Basic Connection Pooling
A basic connection pooler opens a number of connections upfront (the pool), then as an application needs a connection, instead of opening a new connection, it simply borrows a connection from the pool and returns it as soon as it is not needed. For most pools to be effective:
- The application is aware pooling will be used, and does not leave connections idle, but instead opens and closes them as needed;
- All connections leverage the same properties, such as the database user and catalog (database instance);
- State is not changed on the connection.

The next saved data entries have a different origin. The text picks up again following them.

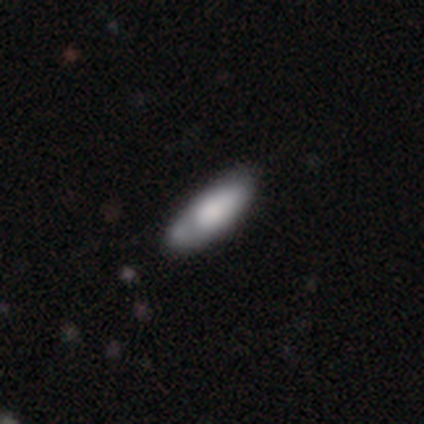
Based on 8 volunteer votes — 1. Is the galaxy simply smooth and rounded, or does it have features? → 75% smooth, 12% featured or disk, 12% star or artifact.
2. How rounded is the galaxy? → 83% in between, 17% cigar-shaped, 0% round.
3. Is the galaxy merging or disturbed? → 43% none (tied), 43% minor disturbance (tied), 14% merger, 0% major disturbance.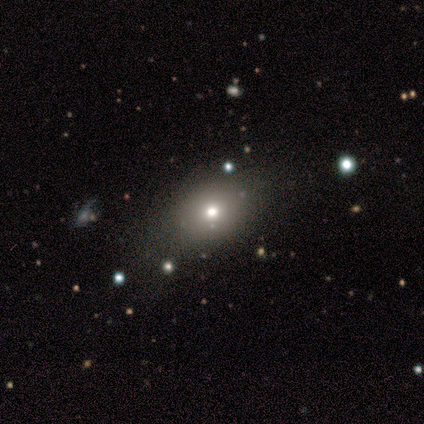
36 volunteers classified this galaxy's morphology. Smooth or featured?
  - smooth: 56% *
  - star or artifact: 28%
  - featured or disk: 17%
How rounded?
  - round: 70% *
  - in between: 30%
  - cigar-shaped: 0%
Merging?
  - none: 92% *
  - minor disturbance: 4%
  - major disturbance: 4%
  - merger: 0%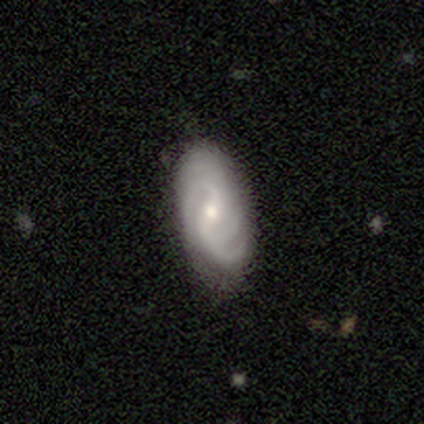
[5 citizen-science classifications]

For a typical application server environment (e.g. J2EE), basic pooling is supported. In other environments, where pooling was not part of the initial design, simply inserting a connection pooler can cause more overhead than expected:
- When multiple users are connecting, and each user rarely uses more than a few connections (e.g. Data Analytics): This may open a set of connections per user or close connections that are retrieved from the pool that do not match the desired properties and open new ones. This results in a large amount of connection thrashing (e.g. Apache Tomcat pooling and most other poolers).

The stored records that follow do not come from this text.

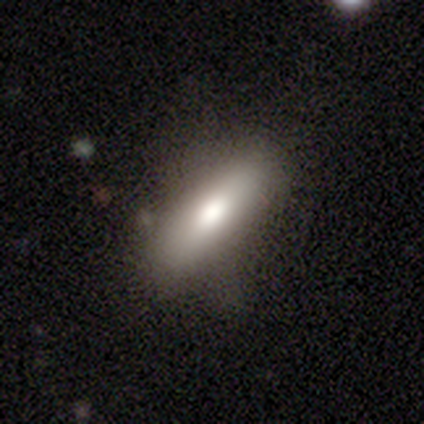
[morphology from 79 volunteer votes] Smooth or featured? 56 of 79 (71%) said smooth. How rounded? 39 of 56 (70%) said in between. Merging? 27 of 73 (37%) said none.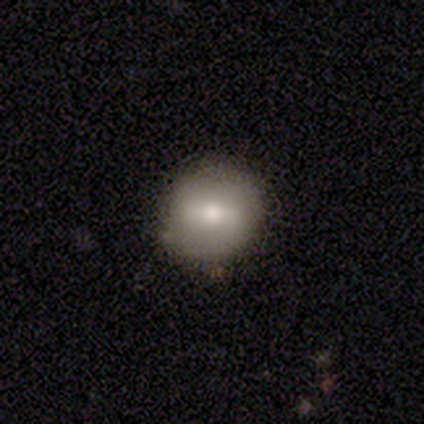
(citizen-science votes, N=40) Overall: smooth (65%; featured or disk 28%). How rounded: round (92%). Merging: none (97%).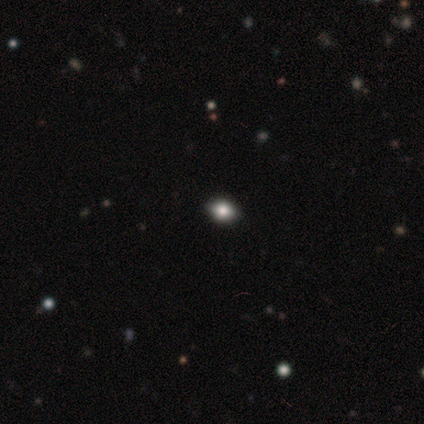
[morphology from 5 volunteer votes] This is likely a smooth galaxy (60%). How rounded: likely in between (67%). Merging: clearly none (100%).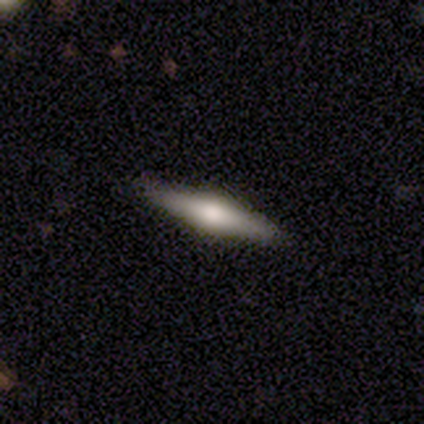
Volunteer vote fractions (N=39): smooth-or-featured: featured or disk: 69% | smooth: 26% | star or artifact: 5%
  disk-edge-on: yes: 100% | no: 0%
    edge-on-bulge: rounded: 85% | boxy: 15% | none: 0%
  merging: none: 89% | minor disturbance: 8% | major disturbance: 3% | merger: 0%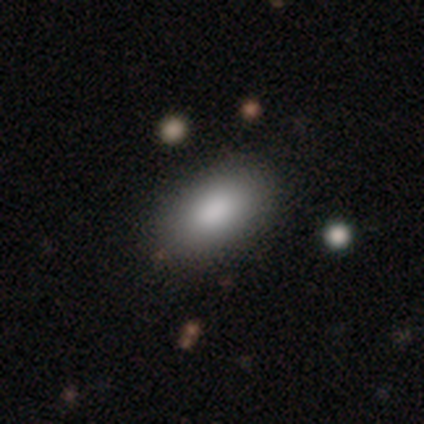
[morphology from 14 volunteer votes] This is clearly a smooth galaxy (86%). How rounded: clearly in between (92%). Merging: clearly none (92%).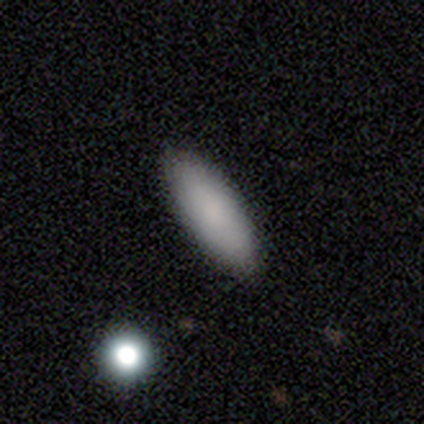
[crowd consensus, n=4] smooth-or-featured: smooth: 100% | featured or disk: 0% | star or artifact: 0%
  how-rounded: in between: 100% | round: 0% | cigar-shaped: 0%
  merging: none: 100% | minor disturbance: 0% | major disturbance: 0% | merger: 0%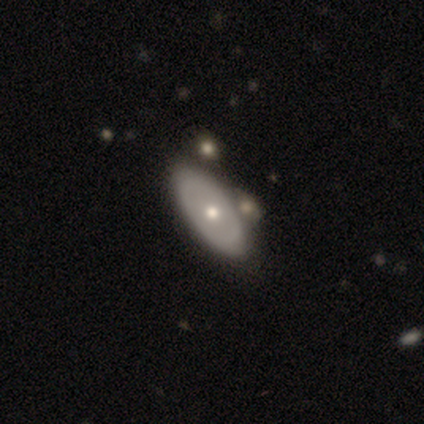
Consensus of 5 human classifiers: A featured or disk galaxy (80%) with no bar (100%), no spiral arms (100%) and a moderate central bulge (100%).

Vote fractions:
- Smooth or featured? featured or disk: 80% / smooth: 20% / star or artifact: 0%
- Edge-on disk? no: 100% / yes: 0%
- Bar? no: 100% / strong: 0% / weak: 0%
- Spiral arms? no: 100% / yes: 0%
- Bulge size? moderate: 100% / dominant: 0% / large: 0% / small: 0% / none: 0%
- Merging? none: 100% / minor disturbance: 0% / major disturbance: 0% / merger: 0%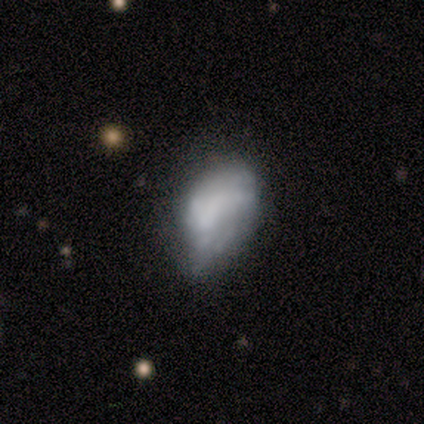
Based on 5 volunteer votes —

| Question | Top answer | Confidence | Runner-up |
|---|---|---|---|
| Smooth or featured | smooth | 80% | featured or disk (20%) |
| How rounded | in between | 75% | round (25%) |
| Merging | minor disturbance | 60% | none (40%) |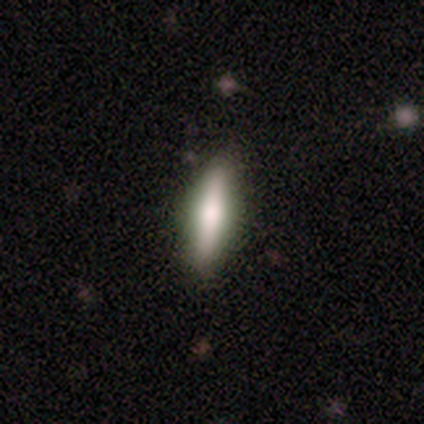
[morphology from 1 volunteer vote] smooth-or-featured: featured or disk: 100% | smooth: 0% | star or artifact: 0%
  disk-edge-on: yes: 100% | no: 0%
    edge-on-bulge: rounded: 100% | boxy: 0% | none: 0%
  merging: none: 100% | minor disturbance: 0% | major disturbance: 0% | merger: 0%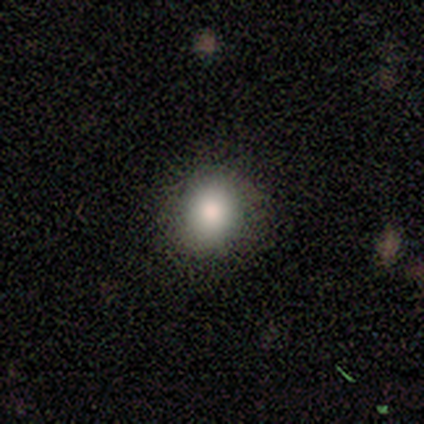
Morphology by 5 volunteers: smooth-or-featured: smooth: 100% | featured or disk: 0% | star or artifact: 0%
  how-rounded: round: 100% | in between: 0% | cigar-shaped: 0%
  merging: none: 100% | minor disturbance: 0% | major disturbance: 0% | merger: 0%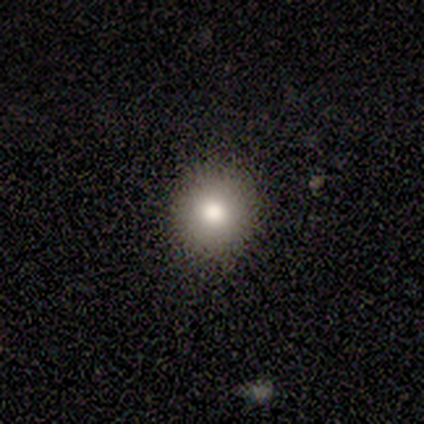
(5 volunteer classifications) This appears to be a featured or disk galaxy (60%) with no bar (100%), no spiral arms (100%) and a moderate central bulge (100%). Merging: none (80%).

- When many catalogs are used: In order to avoid changing the connection state, a discrete pool per catalog is created allowing an appropriate connection to be reused. This avoids triggering a USE statement before each new request.
- When attempting to constrain total connections to the database and on a per-user basis
Figure 2: Basic Connection Pooling
For basic connection pooling, an active (green) front-side connection is paired with a back-side connection as shown in Figure 2 above. Additionally, you may have idle (red), unassigned connections in the backend for new connections. As such, you are NOT reducing the total number of connections, but are reducing the thrashing that occurs as the connections are opened and closed. The main benefit of basic pooling is lower CPU load.

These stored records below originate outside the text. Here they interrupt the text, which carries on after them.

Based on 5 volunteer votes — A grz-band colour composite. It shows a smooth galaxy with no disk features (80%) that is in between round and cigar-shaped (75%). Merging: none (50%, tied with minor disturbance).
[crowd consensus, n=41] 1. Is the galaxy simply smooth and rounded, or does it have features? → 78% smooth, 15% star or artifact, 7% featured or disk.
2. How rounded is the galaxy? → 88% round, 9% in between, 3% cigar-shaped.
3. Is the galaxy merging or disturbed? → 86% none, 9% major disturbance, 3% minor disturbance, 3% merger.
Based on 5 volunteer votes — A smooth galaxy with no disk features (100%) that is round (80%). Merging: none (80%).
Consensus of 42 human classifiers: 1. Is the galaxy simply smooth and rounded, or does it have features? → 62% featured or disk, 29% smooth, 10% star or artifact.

To configure connection pooling on Heimdall Central Console, select the Data Source tab. Click the checkbox to turn on Connection Pooling showed below:
Connection Multiplexing
Beyond basic pooling, there is connection multiplexing, which does not associate a client connection with a fixed database connection. Instead, active queries or transactions are assigned to an existing idle database connection, or else a new connection will be established. If a client connection is idle, no resources are used on the database, reducing connection load and freeing memory. Shown in Figure 3 below, only active connections (green) are connected to the database via the connection pool while the idle connections (red) are ignored.
Figure 3: Connection Multiplexing
Multiplexing is a much more complicated technology than basic pooling. Therefore, many factors need to be accounted for. In the following situations, multiplexing will halt, and a connection will remain pinned, including:
- If a transaction starts, then the connection mapping will remain until the transaction completes with a commit, rollback, or the client connection is terminated;
- If a prepared statement occurs on a connection, this makes the connection stateful, and will remain pinned to the database until the connection is terminated;
- If a temporary table is created, the connection will remain pinned until the table is deleted.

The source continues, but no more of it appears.